Another patent under license is for an accelerated dehydrating method for transforming raw fruits and vegetables into an ingredient for snack foods, or to process further as standalone snacks.
“An example might be a kale chip where we’re able to take kale, dehydrate it down, maintain 95 percent of the nutritive benefit of that kale and also do it much quicker than conventional ways of dehydration or freeze drying.”
Frostad said research and development in the snacking world is accelerating rapidly. The company has worked with university-based research centers prototyping products, and also worked in Europe, where non-GMO products are required in many cases. But, whereas many traditional food companies are scrambling – he said Kraft deciding to remove all artificial colors and ingredients from its macaroni and cheese as, “testimony to the fact that the food industry is changing, and quite rapidly” – Pure Foods is ahead of the game.
While the company will continue keeping up with the latest research and trends in the industry, Frostad said Kingsport will be the nerve center for both production and research.
“There’s a very skilled workforce there. Not just Eastman, but a lot of the industry there has brought some very talented folks, and now that second generation is also there.”
Pure Foods’ lease-purchase agreement with the KEDB came after KEDB borrowed $6.5 million to purchase and finish out the shell building that NETWORKS-Sullivan County built “on spec” at the commerce park. A $440,000 company investment in the land, and a $1.2 million state grant, are in escrow with KEDB for two years, after which Pure Foods will begin up to 15 years of lease payments on the building. The state grant is contingent on the company reaching prescribed employment levels.

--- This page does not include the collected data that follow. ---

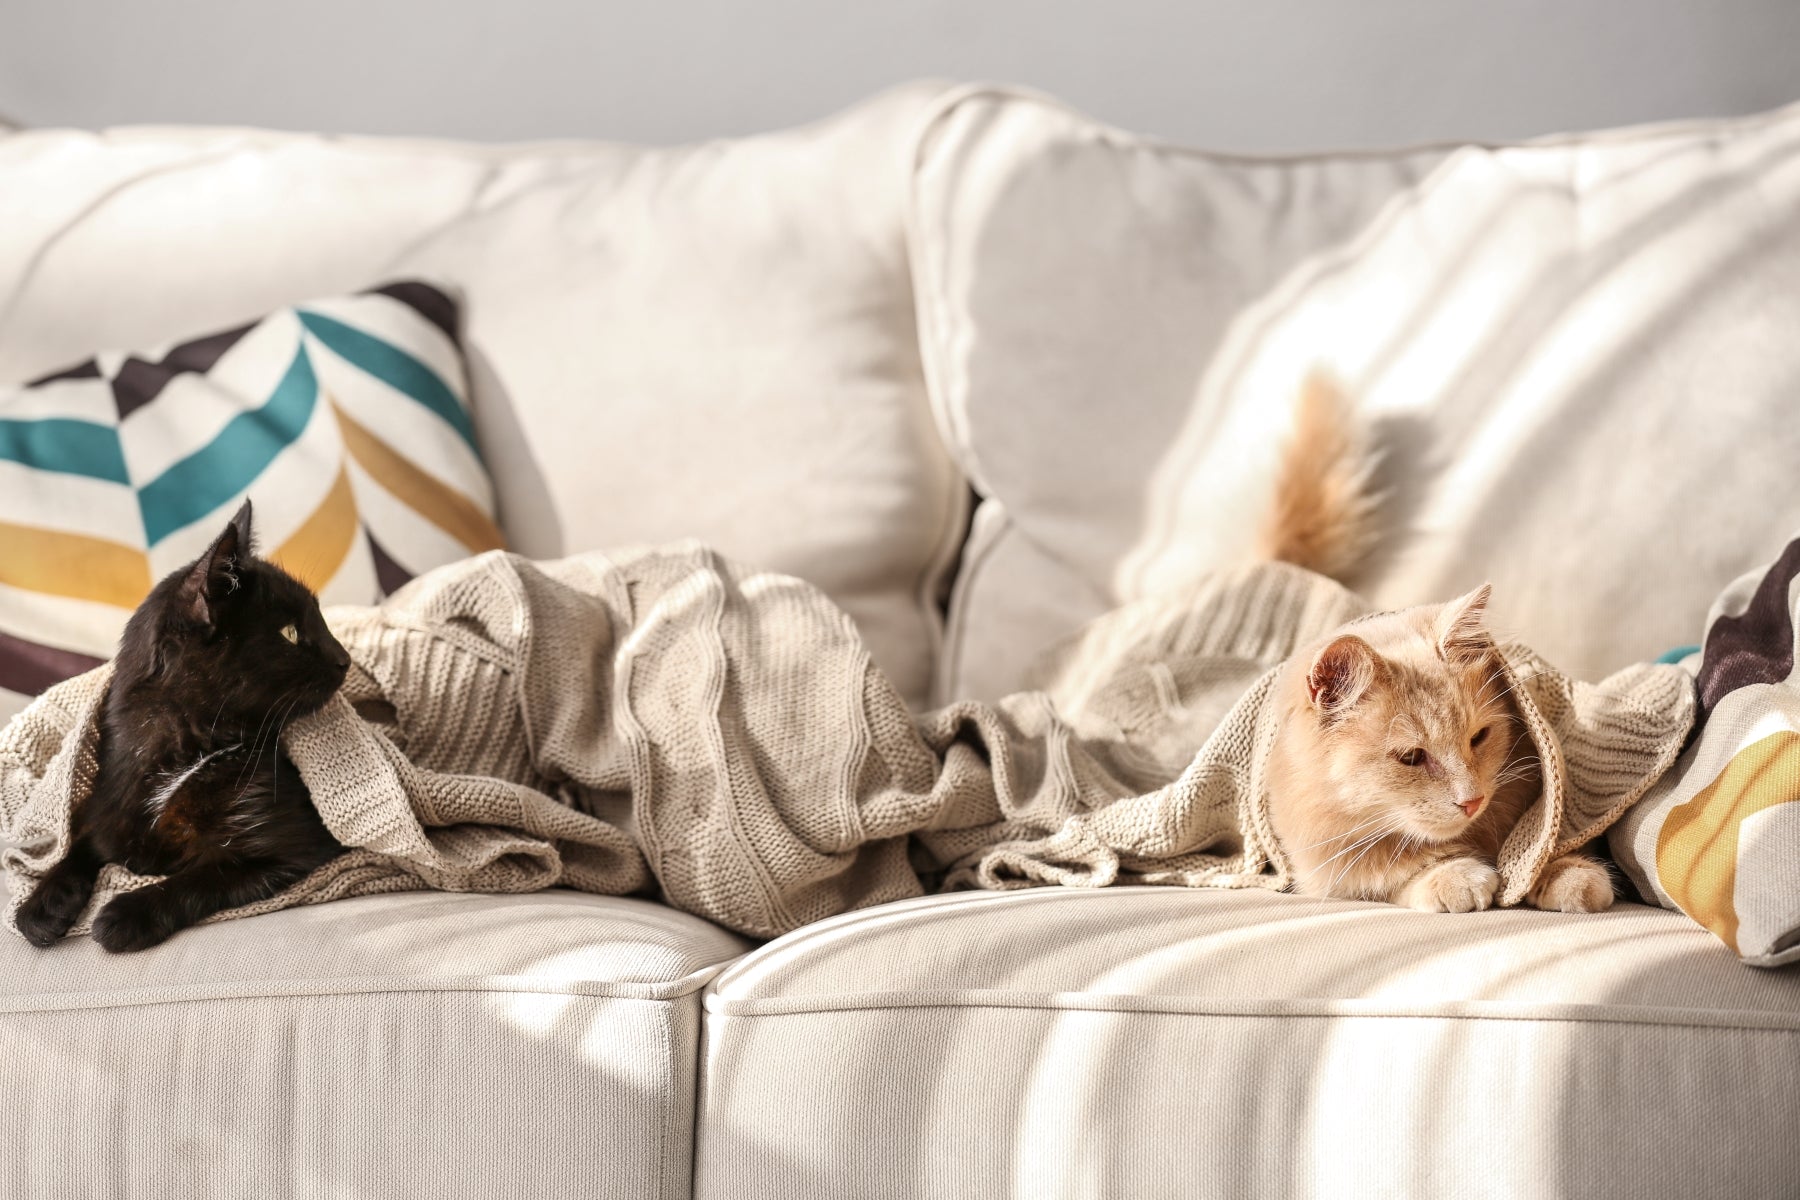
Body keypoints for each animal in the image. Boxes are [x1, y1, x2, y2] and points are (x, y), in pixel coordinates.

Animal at [17, 503, 351, 949]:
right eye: (291, 632)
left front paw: (124, 915)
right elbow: (75, 849)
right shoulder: (109, 818)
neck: (183, 755)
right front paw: (41, 906)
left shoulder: (291, 848)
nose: (346, 658)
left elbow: (200, 877)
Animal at [1252, 379, 1620, 913]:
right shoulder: (1324, 871)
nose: (1471, 800)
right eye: (1410, 758)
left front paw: (1566, 871)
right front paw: (1452, 876)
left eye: (1479, 737)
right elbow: (1389, 875)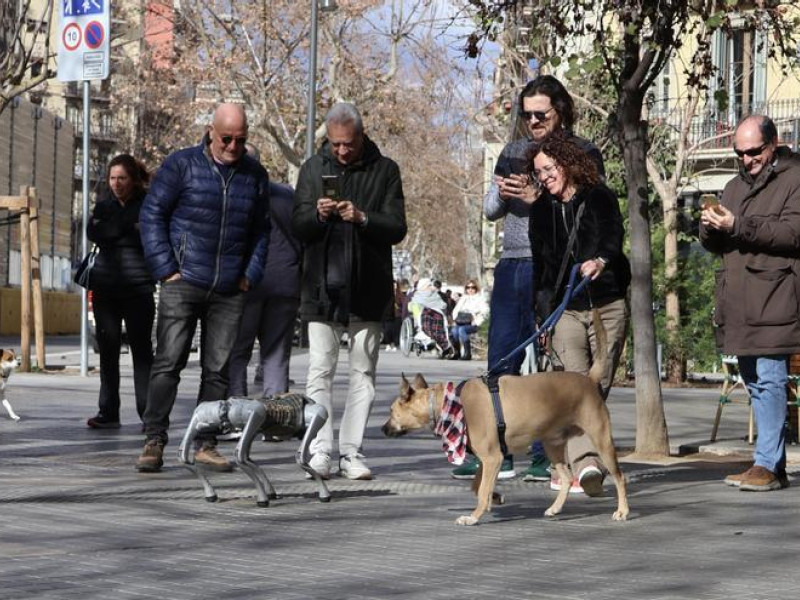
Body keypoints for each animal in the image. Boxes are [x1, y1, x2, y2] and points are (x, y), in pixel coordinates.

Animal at [382, 312, 632, 528]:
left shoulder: (492, 457)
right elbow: (477, 486)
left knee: (619, 477)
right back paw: (555, 508)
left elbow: (481, 490)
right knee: (567, 477)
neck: (448, 402)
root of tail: (588, 380)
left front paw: (474, 515)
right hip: (553, 444)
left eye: (391, 411)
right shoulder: (488, 459)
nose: (383, 429)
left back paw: (622, 511)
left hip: (601, 440)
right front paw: (495, 497)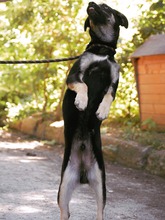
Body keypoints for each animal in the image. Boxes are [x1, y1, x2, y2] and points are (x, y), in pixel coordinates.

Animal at [57, 2, 128, 220]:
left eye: (105, 7)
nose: (90, 3)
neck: (102, 51)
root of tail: (82, 174)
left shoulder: (113, 83)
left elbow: (108, 97)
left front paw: (102, 111)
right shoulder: (74, 75)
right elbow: (84, 86)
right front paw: (82, 101)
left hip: (100, 184)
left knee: (100, 211)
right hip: (63, 189)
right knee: (65, 211)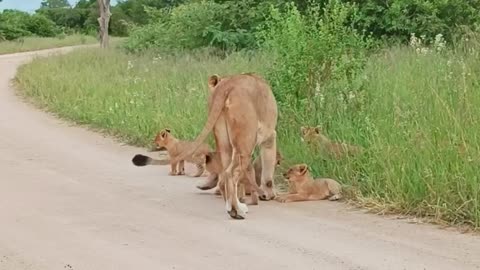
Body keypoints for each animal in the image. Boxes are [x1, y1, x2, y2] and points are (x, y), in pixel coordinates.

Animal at [172, 73, 278, 219]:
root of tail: (227, 86)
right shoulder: (269, 137)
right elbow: (268, 172)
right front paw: (269, 194)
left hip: (223, 141)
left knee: (224, 178)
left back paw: (232, 207)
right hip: (246, 143)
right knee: (230, 174)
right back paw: (236, 211)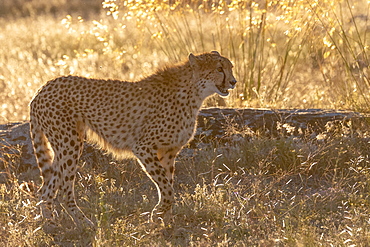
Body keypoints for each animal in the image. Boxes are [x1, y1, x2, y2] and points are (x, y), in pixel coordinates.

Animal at [29, 51, 237, 229]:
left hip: (64, 145)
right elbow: (167, 189)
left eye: (230, 67)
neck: (193, 92)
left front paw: (166, 220)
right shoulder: (143, 147)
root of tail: (42, 88)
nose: (234, 82)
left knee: (46, 188)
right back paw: (83, 222)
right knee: (64, 187)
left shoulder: (168, 151)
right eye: (219, 69)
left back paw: (50, 224)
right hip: (70, 144)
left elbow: (168, 184)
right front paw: (156, 215)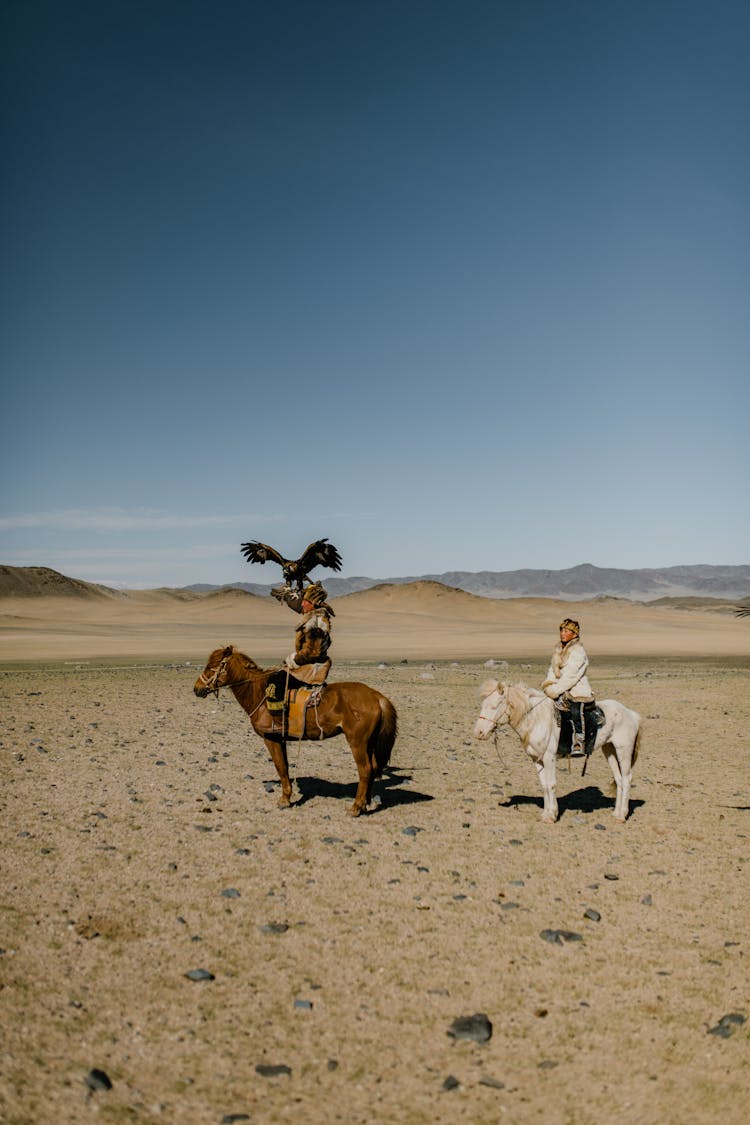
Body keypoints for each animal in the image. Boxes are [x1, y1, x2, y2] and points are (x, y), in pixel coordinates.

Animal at [196, 652, 398, 819]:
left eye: (211, 666)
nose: (196, 688)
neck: (258, 693)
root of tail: (377, 697)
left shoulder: (270, 738)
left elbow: (279, 766)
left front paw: (284, 800)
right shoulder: (281, 739)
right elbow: (285, 765)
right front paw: (287, 795)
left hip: (357, 741)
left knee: (365, 770)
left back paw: (355, 808)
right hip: (369, 742)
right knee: (373, 767)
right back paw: (365, 805)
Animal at [474, 679, 638, 823]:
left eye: (494, 706)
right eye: (482, 705)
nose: (479, 733)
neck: (536, 719)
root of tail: (632, 714)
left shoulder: (549, 757)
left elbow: (551, 784)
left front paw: (551, 816)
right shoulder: (537, 759)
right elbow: (544, 785)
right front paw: (546, 814)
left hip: (623, 750)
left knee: (627, 779)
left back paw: (622, 816)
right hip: (609, 749)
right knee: (619, 779)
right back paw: (616, 813)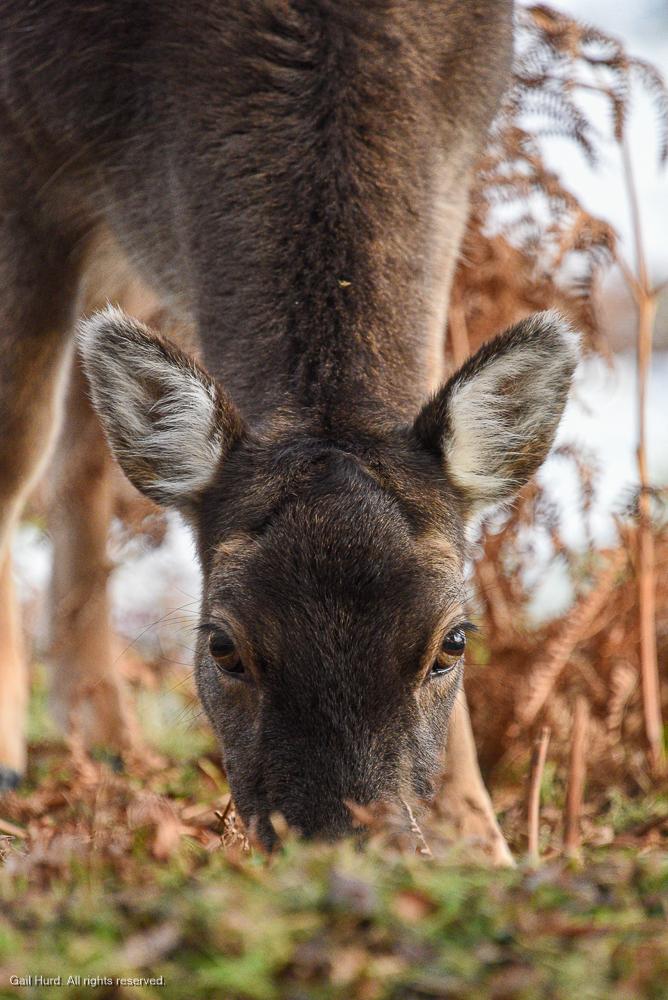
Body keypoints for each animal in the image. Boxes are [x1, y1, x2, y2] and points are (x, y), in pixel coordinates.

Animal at [0, 0, 578, 860]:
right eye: (222, 645)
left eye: (454, 641)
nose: (342, 842)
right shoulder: (26, 144)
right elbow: (14, 445)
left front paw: (480, 835)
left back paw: (105, 734)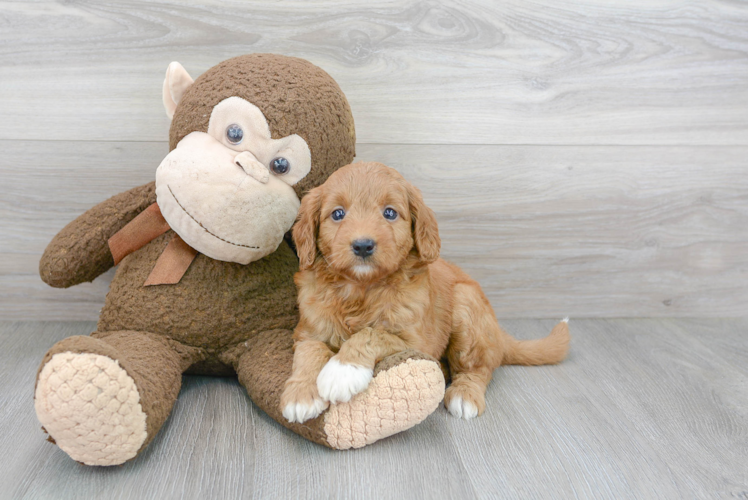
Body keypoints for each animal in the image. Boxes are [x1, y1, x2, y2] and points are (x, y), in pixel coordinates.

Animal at [284, 163, 568, 422]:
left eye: (390, 213)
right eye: (338, 214)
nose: (363, 245)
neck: (361, 289)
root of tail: (498, 334)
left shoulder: (415, 342)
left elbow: (371, 334)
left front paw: (343, 371)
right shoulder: (309, 329)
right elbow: (309, 352)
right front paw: (300, 396)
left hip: (467, 306)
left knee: (478, 368)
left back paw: (465, 394)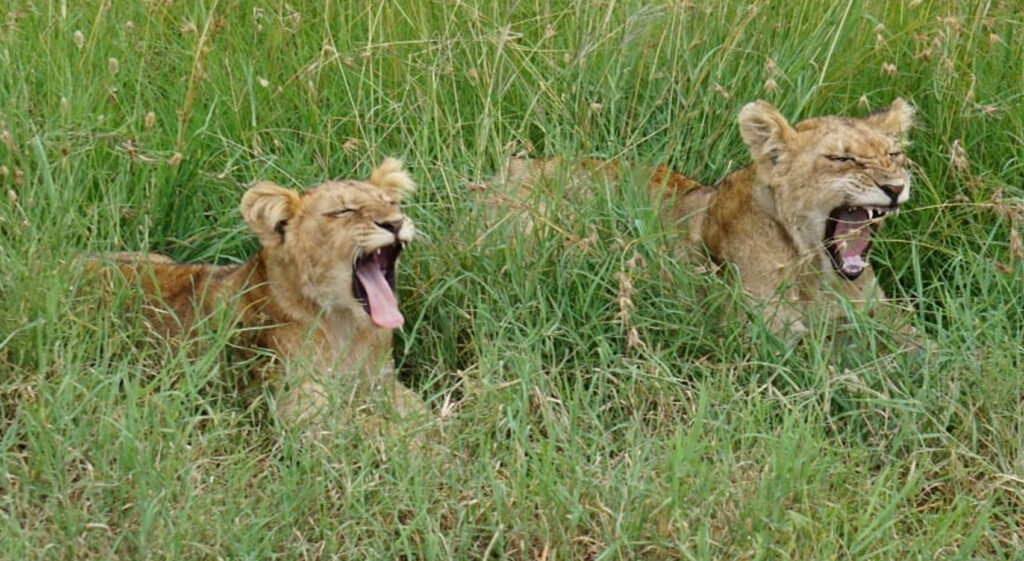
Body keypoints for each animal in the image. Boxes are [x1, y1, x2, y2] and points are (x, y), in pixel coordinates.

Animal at [93, 158, 427, 428]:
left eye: (391, 203)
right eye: (344, 211)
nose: (395, 223)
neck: (347, 327)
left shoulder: (384, 384)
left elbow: (422, 415)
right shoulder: (300, 408)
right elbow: (379, 431)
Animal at [498, 99, 915, 334]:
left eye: (893, 155)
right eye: (842, 158)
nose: (895, 187)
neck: (817, 270)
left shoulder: (882, 312)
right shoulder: (773, 336)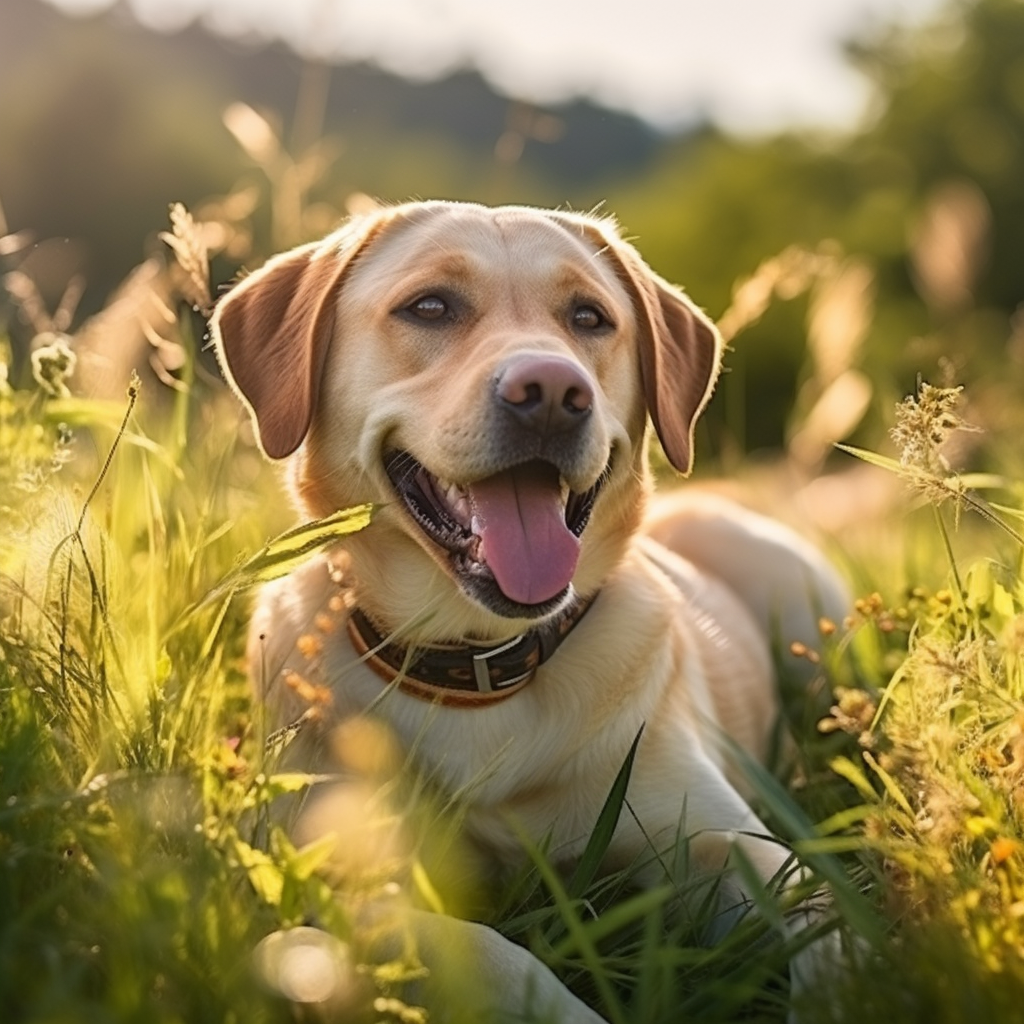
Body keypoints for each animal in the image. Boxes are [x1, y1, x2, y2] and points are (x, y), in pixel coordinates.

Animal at [209, 201, 847, 1024]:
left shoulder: (727, 843)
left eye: (589, 317)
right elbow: (480, 949)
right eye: (430, 307)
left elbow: (828, 931)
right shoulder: (322, 874)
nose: (551, 389)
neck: (480, 665)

Pure Foods is taking a “very frugal” approach to startup, Frostad said. Employment levels will begin in the 50-75 range, but with the building on 35 acres and expandable, Pure Foods could double its building footprint within five years depending on its success in the market.
“It would be our hope that within five years we could certainly grow employment to the 250 to 300 person level,” Frostad said.
At the targeted employment level, the company would expect to have an annual payroll in the neighborhood of $8 million, NETWORKS CEO Clay Walker said. Walker added that Frostad and company have been helpful as economic developers investigate the possibility of bringing additional food processing jobs and investment to the area.